Alors que nous nous dirigeons vers une augmentation des enregistrements numériques et des déclarations de TVA, il est impératif que les données détenues par les entreprises puissent clairement identifier toutes les transactions de TVA de manière correcte et efficace. La recherche d'une solution permettant d'identifier correctement vos transactions transfrontalières en matière de TVA réduira considérablement les risques associés à des données déficientes.

  1. Documentation à l'appui des transactions exonérées

Les entreprises négligent souvent les pièces justificatives qui peuvent être nécessaires pour exonérer de TVA différentes opérations, telles que les exportations ou les ventes intracommunautaires. En fait, il arrive souvent que certaines entreprises ne soient même pas conscientes des preuves requises pour les exonérer.

Le fait que les entreprises ne conservent pas les documents justificatifs requis peut s'avérer très lucratif pour les bureaux fiscaux, car sans ces documents, le bureau local des impôts peut imposer la TVA locale sur ces transactions.

Lorsque les entreprises ne conservent pas la documentation requise, des coûts imprévus peuvent survenir si les autorités fiscales locales appliquent la TVA locale (avec des intérêts et des pénalités potentiels) à des transactions qui auraient pu être exonérées si elles disposaient de la documentation correcte.

  1. Déduction de la TVA en amont

Dans le cadre d'opérations transfrontalières, il arrive fréquemment que des biens soient importés dans l'UE en vue d'être distribués dans les différents États membres. Les entreprises supportent la TVA en amont sous la forme de la TVA payée lorsque les marchandises sont dédouanées (c'est-à-dire la TVA à l'importation) et la récupération de cette TVA se fait par le biais d'un document administratif unique ("DAU") ou d'un document équivalent délivré par l'autorité douanière.

Le risque le plus courant en ce qui concerne la récupération de cette TVA est de ne pas vérifier les parties correctes sur le document DAU. Par exemple, lorsque l'importateur officiel n'est pas mentionné sur les documents douaniers, les entreprises courent souvent le risque de voir la récupération de la TVA en amont rejetée.

En effet, malgré tous ses efforts, il arrive souvent que le partenaire logistique n'en tienne pas compte et fasse figurer une autre partie sur ces documents.

En particulier depuis le Brexit, il est vital que les entreprises accordent une attention particulière à cette documentation et en discutent avec leurs partenaires logistiques.
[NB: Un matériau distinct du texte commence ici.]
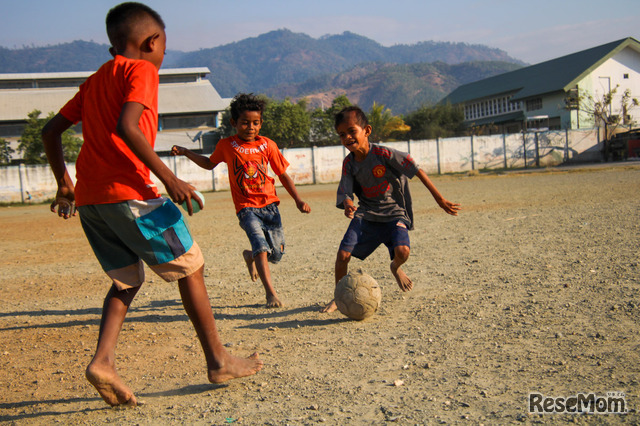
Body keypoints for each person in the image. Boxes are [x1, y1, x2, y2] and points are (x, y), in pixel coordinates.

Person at [41, 2, 262, 407]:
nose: (162, 55)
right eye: (163, 46)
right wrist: (170, 177)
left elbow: (49, 131)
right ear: (152, 42)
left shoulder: (94, 81)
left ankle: (103, 361)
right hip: (133, 195)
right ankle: (218, 360)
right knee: (190, 266)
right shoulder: (141, 70)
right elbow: (128, 127)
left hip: (92, 200)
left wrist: (64, 184)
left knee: (126, 279)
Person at [171, 93, 311, 308]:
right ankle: (270, 293)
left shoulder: (268, 145)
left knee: (276, 254)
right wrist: (186, 151)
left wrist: (298, 200)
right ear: (234, 123)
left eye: (255, 123)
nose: (250, 127)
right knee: (261, 247)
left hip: (270, 208)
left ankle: (251, 256)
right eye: (245, 123)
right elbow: (209, 164)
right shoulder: (227, 145)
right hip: (246, 209)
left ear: (261, 123)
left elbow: (282, 174)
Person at [322, 106, 461, 313]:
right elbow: (346, 191)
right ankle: (338, 295)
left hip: (395, 212)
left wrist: (440, 199)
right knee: (343, 255)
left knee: (403, 251)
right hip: (367, 213)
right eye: (342, 134)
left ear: (367, 130)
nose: (347, 137)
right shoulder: (349, 164)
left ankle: (395, 267)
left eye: (352, 131)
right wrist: (348, 204)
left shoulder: (384, 154)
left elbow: (416, 169)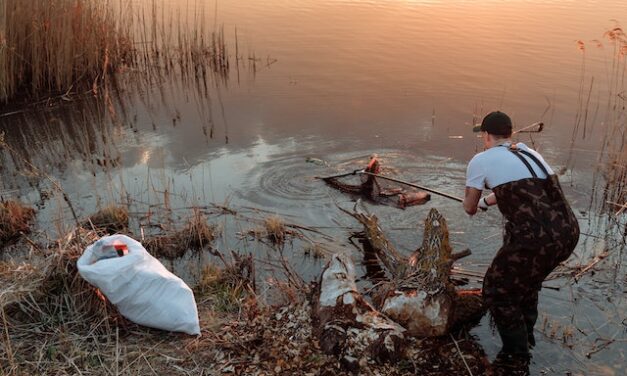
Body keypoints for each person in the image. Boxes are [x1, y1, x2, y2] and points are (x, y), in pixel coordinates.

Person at [463, 111, 580, 369]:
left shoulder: (480, 160)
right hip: (568, 232)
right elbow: (528, 190)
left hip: (534, 239)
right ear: (510, 134)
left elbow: (469, 207)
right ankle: (526, 340)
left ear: (485, 135)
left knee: (497, 289)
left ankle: (515, 358)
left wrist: (475, 201)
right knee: (528, 283)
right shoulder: (529, 152)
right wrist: (489, 201)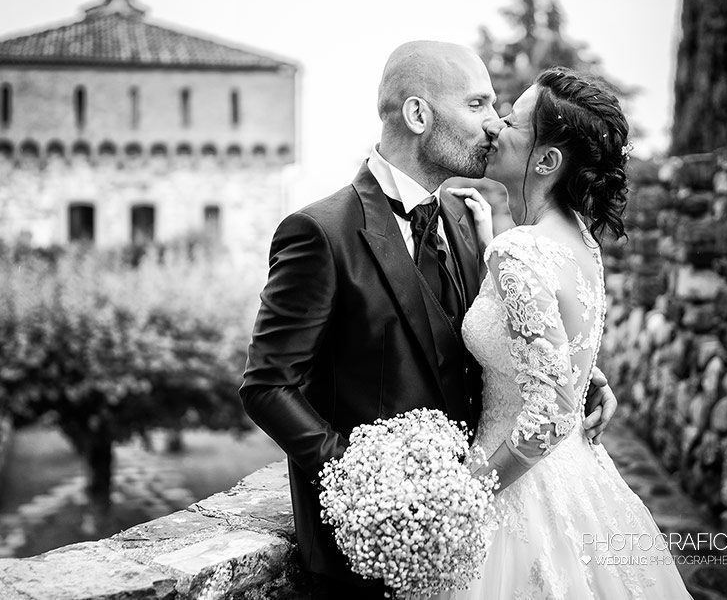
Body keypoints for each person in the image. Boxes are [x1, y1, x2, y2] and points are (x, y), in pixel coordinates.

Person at [239, 42, 618, 597]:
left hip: (477, 534)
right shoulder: (319, 232)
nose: (494, 125)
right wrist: (363, 484)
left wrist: (577, 379)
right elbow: (268, 385)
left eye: (499, 110)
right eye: (478, 104)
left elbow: (497, 338)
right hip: (367, 550)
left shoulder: (468, 220)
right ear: (419, 115)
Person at [432, 67, 690, 599]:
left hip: (517, 488)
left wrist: (466, 495)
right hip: (578, 475)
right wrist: (583, 372)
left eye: (514, 121)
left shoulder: (520, 251)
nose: (497, 124)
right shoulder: (579, 240)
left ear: (546, 161)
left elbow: (547, 412)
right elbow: (554, 338)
Il existe certaines solutions pour y remédier, mais il est toujours préférable de bien faire les choses dès le départ plutôt que d'essayer de trouver une solution à un stade ultérieur.
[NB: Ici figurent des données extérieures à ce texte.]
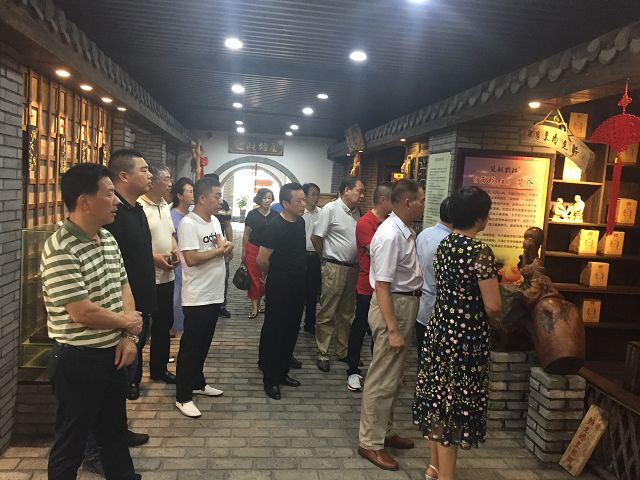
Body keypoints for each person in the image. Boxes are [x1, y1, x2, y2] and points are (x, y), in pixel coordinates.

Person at [41, 163, 143, 480]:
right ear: (85, 201)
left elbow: (123, 286)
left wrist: (128, 336)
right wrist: (127, 322)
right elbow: (81, 311)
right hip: (78, 360)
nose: (116, 201)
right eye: (109, 193)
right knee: (71, 443)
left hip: (114, 354)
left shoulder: (107, 238)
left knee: (114, 434)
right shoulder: (61, 248)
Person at [413, 186, 501, 480]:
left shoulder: (445, 244)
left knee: (438, 400)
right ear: (479, 218)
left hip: (440, 330)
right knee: (454, 407)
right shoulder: (479, 252)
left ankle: (434, 467)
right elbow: (493, 305)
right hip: (465, 340)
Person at [357, 180, 424, 472]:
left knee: (394, 377)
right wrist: (393, 329)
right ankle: (370, 442)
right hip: (393, 305)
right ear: (408, 202)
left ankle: (384, 430)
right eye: (420, 199)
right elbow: (382, 286)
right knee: (382, 377)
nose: (423, 204)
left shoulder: (404, 230)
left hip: (404, 303)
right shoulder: (389, 234)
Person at [175, 177, 233, 418]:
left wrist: (225, 246)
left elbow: (220, 245)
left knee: (204, 343)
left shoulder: (215, 221)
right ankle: (183, 396)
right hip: (197, 295)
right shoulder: (189, 223)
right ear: (202, 198)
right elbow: (191, 258)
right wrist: (219, 250)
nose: (220, 201)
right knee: (191, 347)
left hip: (214, 293)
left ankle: (198, 382)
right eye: (216, 196)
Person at [105, 149, 156, 402]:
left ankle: (132, 384)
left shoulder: (137, 209)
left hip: (141, 302)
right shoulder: (112, 216)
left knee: (135, 355)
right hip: (123, 308)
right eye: (144, 170)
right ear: (123, 176)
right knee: (119, 368)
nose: (150, 175)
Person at [256, 183, 307, 400]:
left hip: (298, 284)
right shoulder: (274, 226)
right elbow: (262, 259)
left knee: (292, 328)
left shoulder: (301, 222)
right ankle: (270, 378)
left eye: (304, 200)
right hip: (279, 286)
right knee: (274, 330)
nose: (303, 204)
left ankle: (283, 371)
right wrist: (276, 275)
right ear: (285, 203)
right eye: (299, 201)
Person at [311, 176, 365, 372]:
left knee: (346, 313)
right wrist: (325, 258)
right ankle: (323, 352)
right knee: (328, 311)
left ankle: (342, 351)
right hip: (334, 267)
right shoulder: (330, 209)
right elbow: (316, 237)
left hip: (353, 269)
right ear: (347, 190)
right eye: (360, 191)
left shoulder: (357, 212)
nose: (362, 195)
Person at [345, 182, 393, 392]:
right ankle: (353, 370)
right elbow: (378, 251)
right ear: (384, 200)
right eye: (393, 200)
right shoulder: (365, 222)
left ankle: (378, 371)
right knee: (360, 326)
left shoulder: (390, 222)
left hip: (386, 286)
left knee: (380, 331)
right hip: (367, 285)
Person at [138, 163, 179, 384]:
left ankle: (159, 369)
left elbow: (170, 234)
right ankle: (133, 379)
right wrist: (154, 258)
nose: (170, 183)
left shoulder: (164, 205)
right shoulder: (139, 206)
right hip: (147, 278)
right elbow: (134, 245)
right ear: (152, 181)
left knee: (164, 325)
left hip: (167, 277)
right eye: (166, 179)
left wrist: (175, 250)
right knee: (141, 328)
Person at [415, 196, 453, 356]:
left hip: (421, 306)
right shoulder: (450, 242)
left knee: (422, 354)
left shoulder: (424, 234)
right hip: (440, 311)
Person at [242, 188, 278, 318]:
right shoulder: (252, 214)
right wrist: (244, 251)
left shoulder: (275, 215)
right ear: (259, 199)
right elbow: (246, 234)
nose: (267, 200)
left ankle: (259, 303)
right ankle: (254, 306)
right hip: (253, 248)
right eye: (264, 198)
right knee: (254, 277)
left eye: (269, 198)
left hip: (269, 250)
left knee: (264, 277)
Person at [205, 173, 233, 318]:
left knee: (223, 276)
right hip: (206, 248)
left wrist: (231, 244)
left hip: (221, 246)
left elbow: (227, 225)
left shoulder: (224, 205)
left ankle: (221, 305)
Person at [170, 177, 194, 335]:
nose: (193, 194)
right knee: (177, 296)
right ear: (179, 195)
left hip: (192, 264)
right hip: (178, 264)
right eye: (190, 191)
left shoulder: (192, 215)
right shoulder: (172, 216)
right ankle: (174, 327)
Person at [301, 183, 322, 335]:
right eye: (313, 194)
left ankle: (310, 323)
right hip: (300, 256)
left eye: (317, 194)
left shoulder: (322, 213)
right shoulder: (299, 212)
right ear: (305, 196)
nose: (315, 197)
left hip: (315, 257)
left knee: (313, 292)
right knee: (298, 291)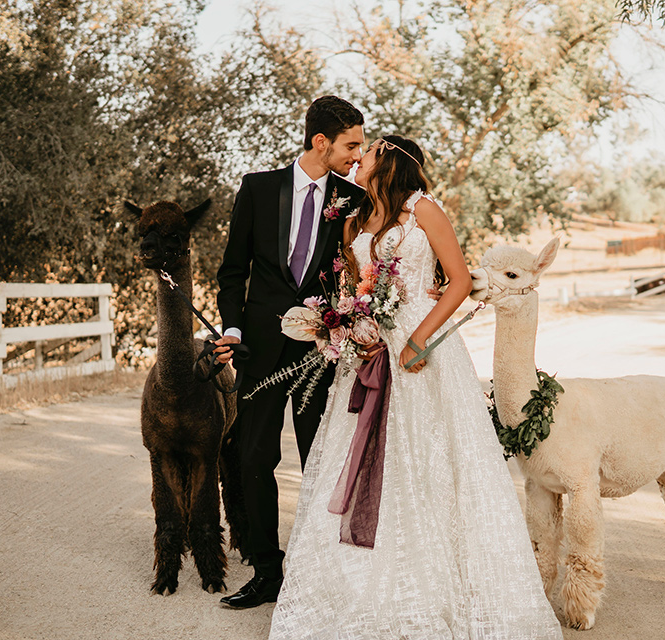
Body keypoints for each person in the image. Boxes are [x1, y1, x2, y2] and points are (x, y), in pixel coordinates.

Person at [268, 135, 562, 638]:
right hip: (369, 347)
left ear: (392, 161)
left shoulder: (424, 209)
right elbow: (354, 285)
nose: (358, 158)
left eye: (369, 151)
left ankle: (441, 586)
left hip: (420, 349)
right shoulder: (357, 219)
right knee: (358, 459)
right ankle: (354, 586)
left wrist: (420, 340)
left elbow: (458, 280)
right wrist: (348, 326)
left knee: (429, 460)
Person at [213, 96, 366, 609]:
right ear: (320, 142)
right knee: (255, 455)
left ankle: (316, 567)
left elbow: (356, 273)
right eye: (351, 145)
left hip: (319, 352)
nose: (357, 155)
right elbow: (233, 271)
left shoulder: (351, 198)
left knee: (318, 458)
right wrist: (232, 329)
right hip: (256, 347)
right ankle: (265, 569)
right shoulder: (258, 188)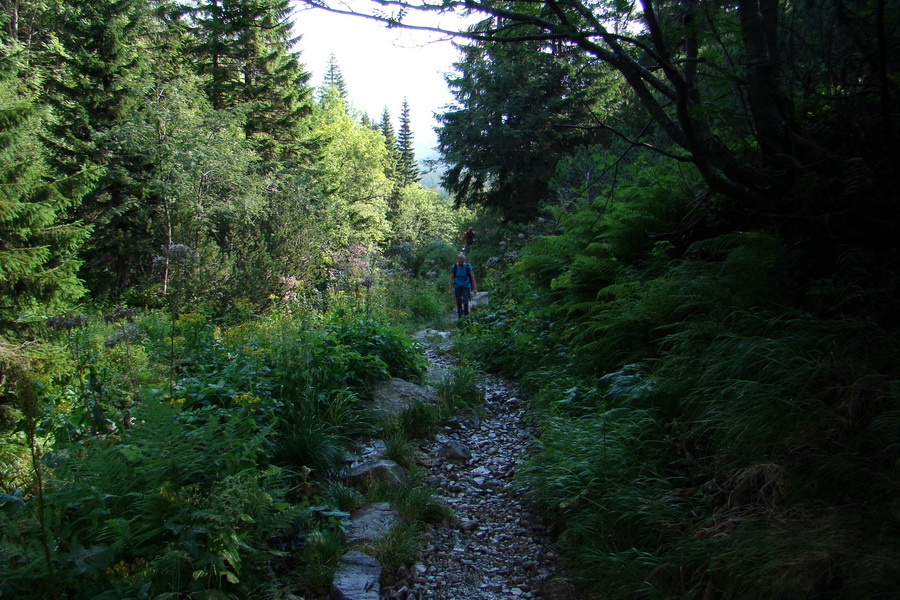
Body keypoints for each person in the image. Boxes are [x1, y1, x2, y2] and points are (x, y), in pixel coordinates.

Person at [449, 253, 477, 319]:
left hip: (466, 286)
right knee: (459, 302)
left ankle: (466, 317)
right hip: (457, 286)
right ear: (457, 260)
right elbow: (451, 278)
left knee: (465, 301)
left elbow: (472, 278)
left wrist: (474, 288)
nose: (461, 263)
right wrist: (450, 289)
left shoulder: (467, 266)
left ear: (464, 260)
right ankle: (460, 318)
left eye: (462, 261)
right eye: (460, 261)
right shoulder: (454, 267)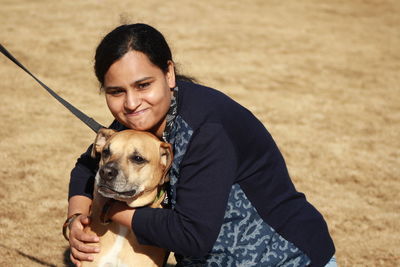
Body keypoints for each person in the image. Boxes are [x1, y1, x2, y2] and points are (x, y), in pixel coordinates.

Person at [66, 23, 336, 266]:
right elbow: (88, 168)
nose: (132, 103)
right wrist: (77, 220)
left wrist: (110, 209)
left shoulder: (207, 130)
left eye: (143, 85)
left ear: (169, 74)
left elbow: (193, 235)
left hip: (285, 258)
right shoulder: (138, 121)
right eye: (116, 91)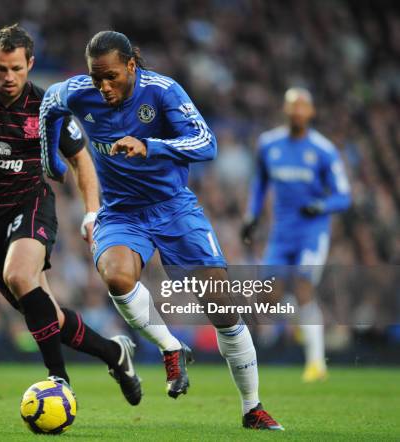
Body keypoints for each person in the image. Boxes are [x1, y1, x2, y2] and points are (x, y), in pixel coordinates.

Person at [40, 30, 283, 430]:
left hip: (173, 208)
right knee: (116, 276)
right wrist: (52, 160)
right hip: (120, 212)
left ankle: (252, 407)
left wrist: (150, 145)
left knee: (222, 307)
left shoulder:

  1. Difficultés liées à l'existence de plusieurs États membres de l'UE

Lorsqu'il s'agit de traiter avec différents services fiscaux, les problèmes de langue peuvent constituer l'obstacle le plus difficile à surmonter. Si l'on ajoute à cela le fait que diverses déclarations de TVA doivent être déposées à des dates et selon des fréquences différentes dans les divers États membres de l'Union européenne, on se retrouve face à un défi de taille.

En l'absence d'une équipe dédiée au suivi de tous les délais, des taux de TVA, du traitement de la TVA, etc., de nombreuses entreprises courent le risque de ne pas déposer leurs déclarations dans les délais, de ne pas les remplir du tout ou de ne pas effectuer les paiements de TVA à temps. Les autorités fiscales peuvent imposer des pénalités en cas de non-conformité, qui peuvent s'avérer importantes selon la juridiction.

L'externalisation des exigences de conformité à la TVA de votre entreprise auprès d'une équipe spécialisée disposant d'une expertise et de connaissances en matière de TVA peut permettre à votre entreprise d'économiser du temps et des ressources, tout en réduisant le risque de non-conformité.